As of April 2026, Figure AI's senior leadership includes:

  • Brett Adcock, Founder and Chief Executive Officer.
  • Senior research-and-engineering leadership recruited from Tesla, Boston Dynamics, Apple's former Special Projects Group, Google, and adjacent robotics-and-AI organizations.

Industry coverage has reported the engineering organization growing from approximately 80 to over 300 employees through 2024 to 2025.

Funding and backers

  • Seed and earlier rounds (2022 to 2023): Approximately $100 million-plus across earlier rounds with strategic and venture investors.
  • Series B (February 2024): $675 million at $2.6 billion valuation led by Microsoft and the OpenAI Startup Fund with NVIDIA, Jeff Bezos (Bezos Expeditions), Intel Capital, ARK Invest, Parkway Venture Capital, and Align Ventures participating.
  • Series C (February 2025): Reported at $39.5 billion valuation.

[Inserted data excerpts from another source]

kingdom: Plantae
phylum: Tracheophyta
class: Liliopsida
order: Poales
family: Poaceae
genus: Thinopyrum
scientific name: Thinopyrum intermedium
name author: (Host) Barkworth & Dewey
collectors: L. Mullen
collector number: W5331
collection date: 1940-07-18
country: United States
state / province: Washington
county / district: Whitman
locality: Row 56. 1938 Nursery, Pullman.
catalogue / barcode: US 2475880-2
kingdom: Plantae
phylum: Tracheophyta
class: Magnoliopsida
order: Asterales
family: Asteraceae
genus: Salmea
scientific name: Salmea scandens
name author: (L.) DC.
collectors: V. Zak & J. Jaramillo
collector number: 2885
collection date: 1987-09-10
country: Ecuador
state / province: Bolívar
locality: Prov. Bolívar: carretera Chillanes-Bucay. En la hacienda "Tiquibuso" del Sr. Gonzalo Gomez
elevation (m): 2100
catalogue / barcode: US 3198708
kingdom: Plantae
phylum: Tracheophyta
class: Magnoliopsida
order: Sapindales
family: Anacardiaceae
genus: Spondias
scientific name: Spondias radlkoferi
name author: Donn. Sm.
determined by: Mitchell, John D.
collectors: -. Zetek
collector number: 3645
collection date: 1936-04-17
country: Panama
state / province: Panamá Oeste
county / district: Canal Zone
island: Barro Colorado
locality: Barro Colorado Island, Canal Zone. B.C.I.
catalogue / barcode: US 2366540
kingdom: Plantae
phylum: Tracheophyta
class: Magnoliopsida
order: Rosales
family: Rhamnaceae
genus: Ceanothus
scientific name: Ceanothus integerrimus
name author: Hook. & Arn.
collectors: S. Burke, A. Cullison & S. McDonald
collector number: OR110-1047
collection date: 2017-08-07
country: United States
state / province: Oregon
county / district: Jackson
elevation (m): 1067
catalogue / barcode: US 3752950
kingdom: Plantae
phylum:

Strategic investors continued participation; specific lead investor not publicly disclosed in detail at time of announcement.
  • Cumulative capital exceeds $1.5 billion as of April 2026.

Industry position

Figure AI occupies a defining position among humanoid-robotics Insurgents, with the multi-billion-dollar capital base, the tens-of-billions-of-dollars valuation, the BMW commercial-deployment partnership, the in-house Helix vision-language-action foundation model, and the rapid product-iteration cadence. Industry coverage has consistently characterized Figure as one of the two principal industrial-humanoid-robotics Insurgents globally alongside Tesla Optimus.

The structural risks are three. First, the $39.5 billion valuation implies commercial-deployment expectations (production volume, customer count, revenue) that the company has not yet publicly demonstrated meeting. Second, Tesla Optimus has the structural advantage of internal-deployment-first commercialization (Tesla can deploy Optimus in its own manufacturing operations without external customer commitment), which provides a learning-loop that Figure depends on external customers for. Third, the broader humanoid-robotics commercial thesis remains unproven at production scale — whether industrial customers will adopt humanoid robots at the price points and reliability levels that the multi-billion-dollar valuation requires is the principal commercial question.

Competitive landscape

  • Tesla Optimus (Tesla AI). Direct industrial-humanoid-robotics competitor. Tesla's vertically integrated hardware-and-AI approach, combined with the captive Tesla manufacturing deployment surface, structurally distinguishes Optimus from Figure.
  • 1X. Norwegian-American humanoid-robotics peer with consumer-and-household commercial focus rather than industrial. Different commercial positioning.
  • Boston Dynamics (Hyundai-owned). Robotics incumbent with longer-running engineering history but slower commercial humanoid-robotics path. Atlas (the Boston Dynamics humanoid) was relaunched in electric form in April 2024.
  • Apptronik, Agility Robotics, Sanctuary AI. US humanoid-robotics peers with adjacent commercial-segment focus.
  • Unitree, Fourier Intelligence, Agibot. Chinese humanoid-robotics competitors with substantially lower price points.
  • Physical Intelligence, Skild AI. Robotics-AI foundation-model peers; potential platform-layer alternatives but currently more competitive than complementary given Figure's in-house Helix model.
  • NVIDIA Research GR00T. Strategic-and-research peer; NVIDIA is also a Figure investor.

Outlook

  • Continued Figure 02 production scaling and BMW Spartanburg deployment expansion through 2026 to 2027.
  • Additional commercial-customer announcements beyond BMW.
  • Helix vision-language-action foundation-model iteration and any successor model release.
  • The competitive dynamic with Tesla Optimus as both organizations move toward production-scale industrial deployment.
  • Whether the $39.5 billion valuation will be sustained, raised, or revised based on commercial-deployment progress.